[Dataset entries]
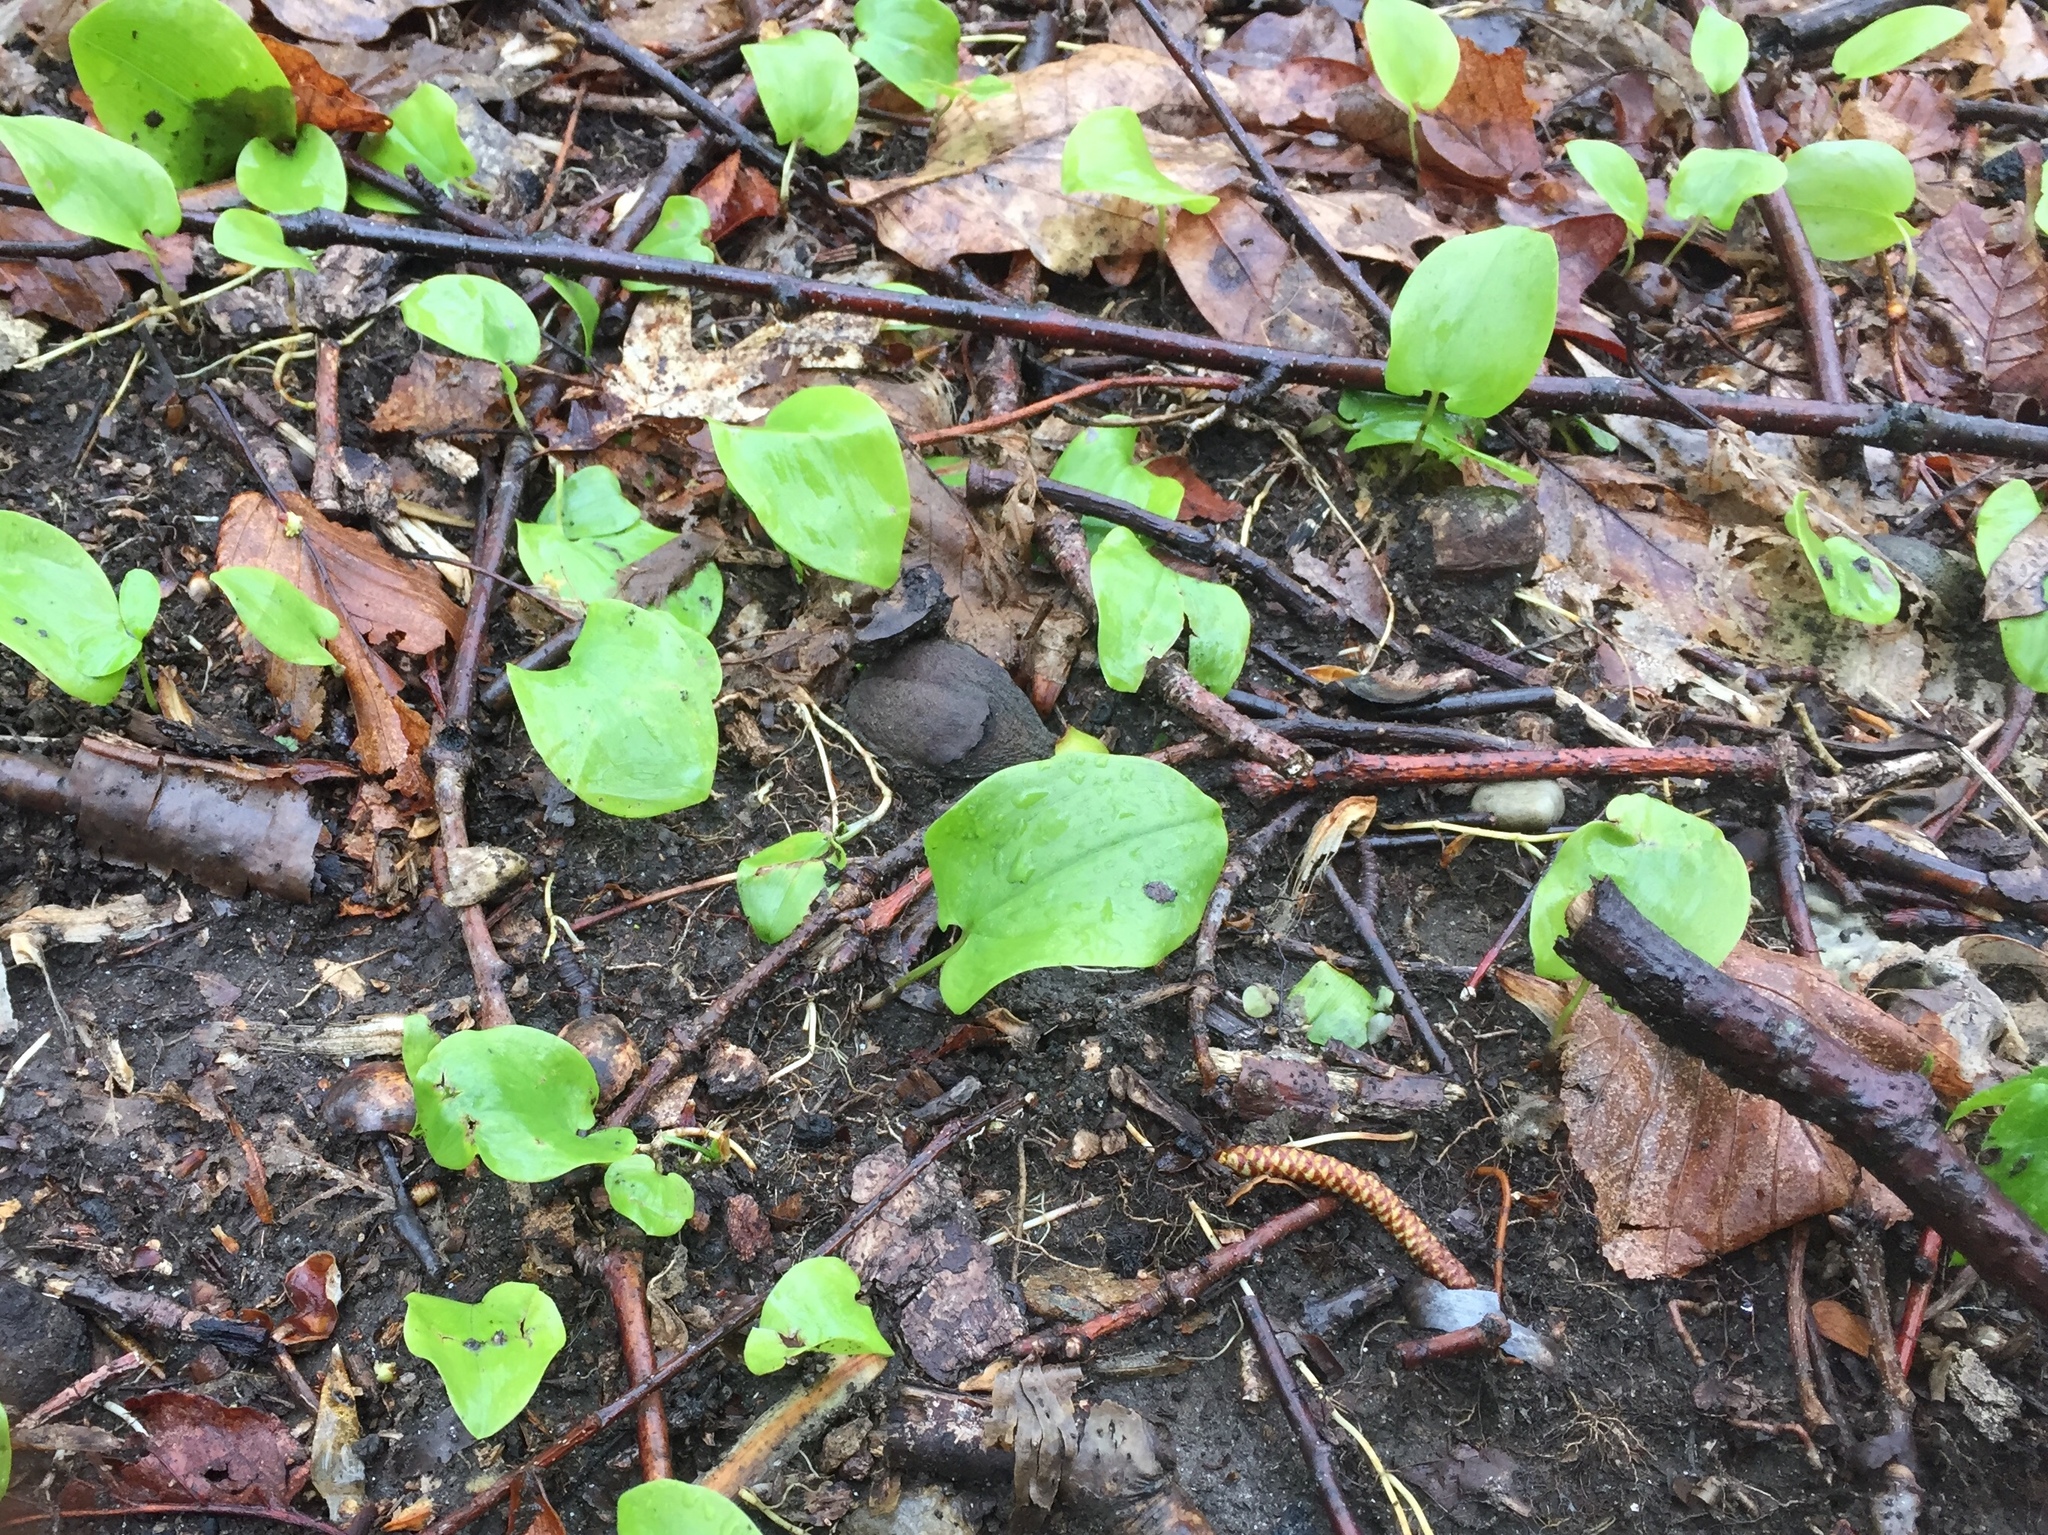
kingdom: Plantae
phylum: Tracheophyta
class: Liliopsida
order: Asparagales
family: Asparagaceae
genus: Maianthemum
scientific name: Maianthemum canadense
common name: False lily-of-the-valley
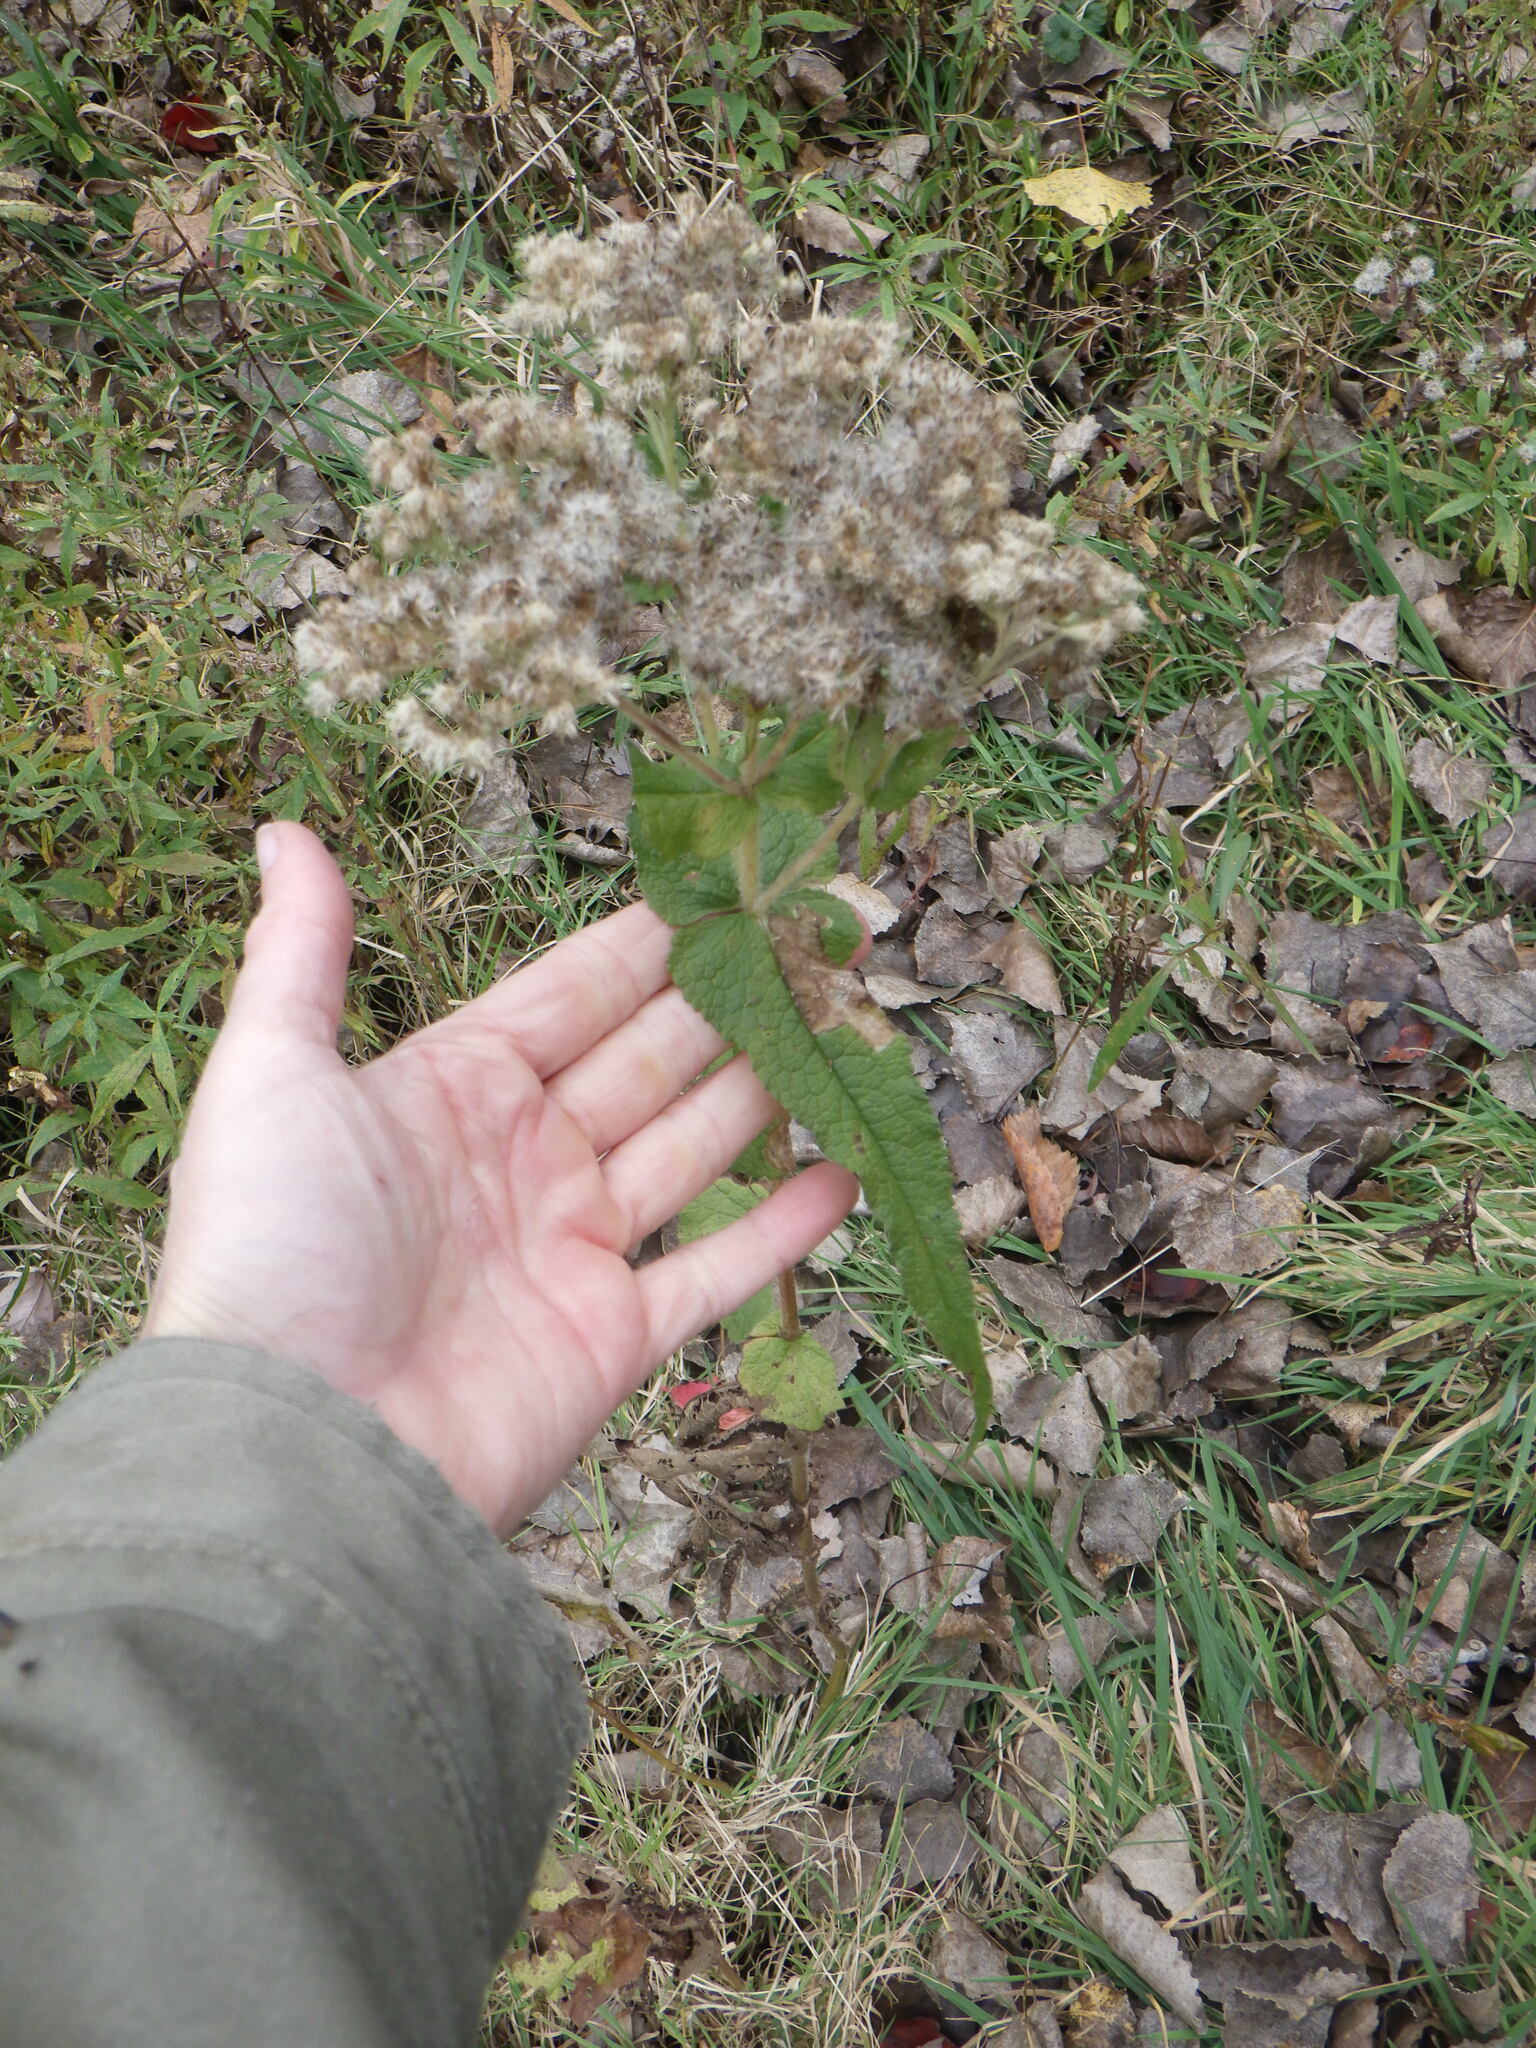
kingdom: Plantae
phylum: Tracheophyta
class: Magnoliopsida
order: Asterales
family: Asteraceae
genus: Eupatorium
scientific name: Eupatorium perfoliatum
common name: Boneset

Exercise requirements: Return all the naming lines from the material above, kingdom through common name, copied without any change. Leave the pictures out.

Reply to the task:
kingdom: Plantae
phylum: Tracheophyta
class: Liliopsida
order: Asparagales
family: Asparagaceae
genus: Maianthemum
scientific name: Maianthemum canadense
common name: False lily-of-the-valley
kingdom: Plantae
phylum: Tracheophyta
class: Magnoliopsida
order: Asterales
family: Asteraceae
genus: Eupatorium
scientific name: Eupatorium perfoliatum
common name: Boneset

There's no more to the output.